Racconto scritto a 4 mani con Giuseppe Piccinno
Ancora un paio. Sì, ancora un paio posso farli.
Ma lo zaino va alleggerito.
Troppi ricordi.
Il giorno della laurea lo seppellisco sotto questo faggio: è stato così tanti anni fa che ormai è un sapere morto.
Giulia non conta. Però era la prima. È meno di un santino sbiadito, nel taschino dei documenti non fa volume: resta.
Non so se si considera ancora figlio mio. Era un tipo presuntuoso e pesante. Tanti ricordi li ho già fatti fuori, perché non anche questo? Dove lo avrò ficcato? Boh. Pure il nome mi sarà caduto durante qualche bivacco. Non mi viene in mente, adesso. Poco male.
La sabbia di una spiaggia ogni anno sempre uguale. Quella è in ogni piega dello zaino e non va via.
Lei. Il suo sorriso di cui sono vedovo da 30 anni. È la prima cosa che si vede quando apro lo zaino. Un’assenza non piglia spazio. Resta.
Un compleanno in campagna. Raccogliere gli asparagi. Raccogliere i fiori. Raccogliere le forze per raccogliere i figli sdraiati sul prato. 45 primavere dentro e una fuori.
Ma se scrivessi un libro?
Intanto metto da parte idee, sogni, parole.

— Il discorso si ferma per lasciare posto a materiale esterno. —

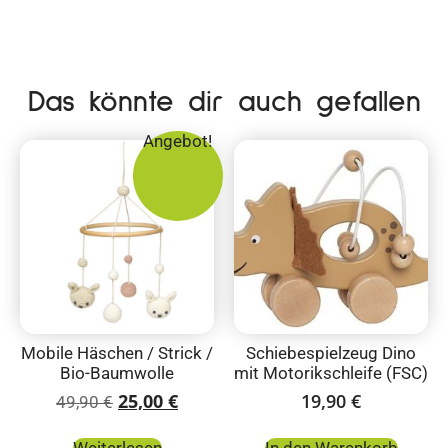
Das könnte dir auch gefallen
Angebot!
Mobile Häschen / Strick /
Schiebespielzeug Dino
Bio-Baumwolle
mit Motorikschleife (FSC)
25,00
€
19,90
€
49,90
€
Weiterlesen
In den Warenkorb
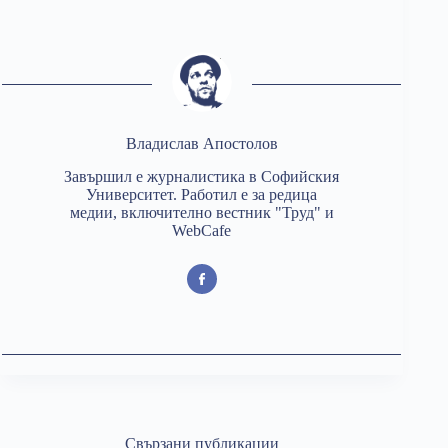
Владислав Апостолов
Завършил е журналистика в Софийския
Университет. Работил е за редица
медии, включително вестник "Труд" и
WebCafe
Свързани публикации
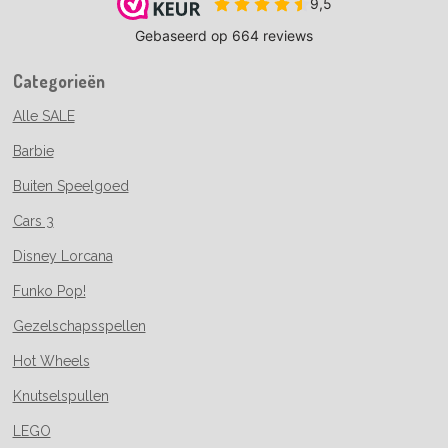
Categorieën
Alle SALE
Barbie
Buiten Speelgoed
Cars 3
Disney Lorcana
Funko Pop!
Gezelschapsspellen
Hot Wheels
Knutselspullen
LEGO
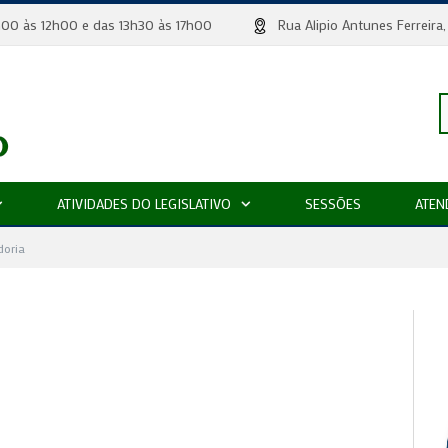
 8h00 às 12h00 e das 13h30 às 17h00
Rua Alipio Antunes Ferr
P
ATIVIDADES DO LEGISLATIVO
SESSÕES
ATEN
p
doria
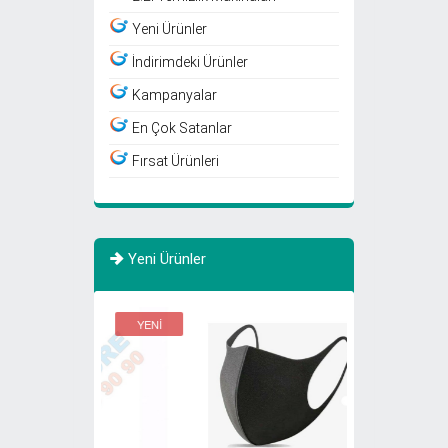
Yeni Ürünler
İndirimdeki Ürünler
Kampanyalar
En Çok Satanlar
Fırsat Ürünleri
Yeni Ürünler
YENİ
YENİ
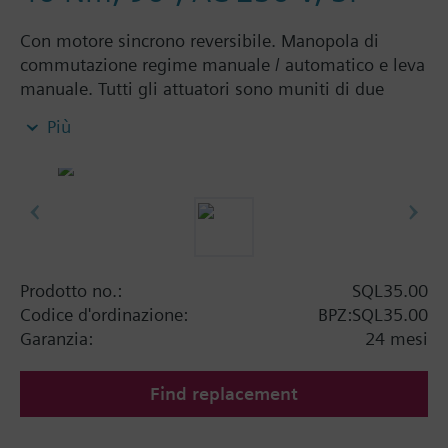
Con motore sincrono reversibile. Manopola di
commutazione regime manuale / automatico e leva
manuale. Tutti gli attuatori sono muniti di due
contatti di fine corsa a bordo.
Più
Informazioni aggiuntive
Tutti gli attuatori dispongono di due contatti fissi di
fine corsa e di un alloggiamento per un elemento
supplementare (contatto ausiliario o
potenziometro).
Prodotto no.:
SQL35.00
Codice d'ordinazione:
BPZ:SQL35.00
Garanzia:
24 mesi
Find replacement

Le canzoni di Sanremo, i film dell’anno, le domeniche inseguendo uno scudetto…
E ora nello zaino non c’è più posto. Zavorre.
Uno zaino che non riesco ad alleggerire.
85 anni ti restano solo i ricordi.
Un altro paio di anni. Non so se ho voglia di farli.
Per tirarmi dietro cosa, o chi?
Sollevo lo zaino sopra la mia testa. Lo capovolgo. Una valanga di nomi cose anni sciama.
Per ultime si consumano le meteore di un San Lorenzo del 1950.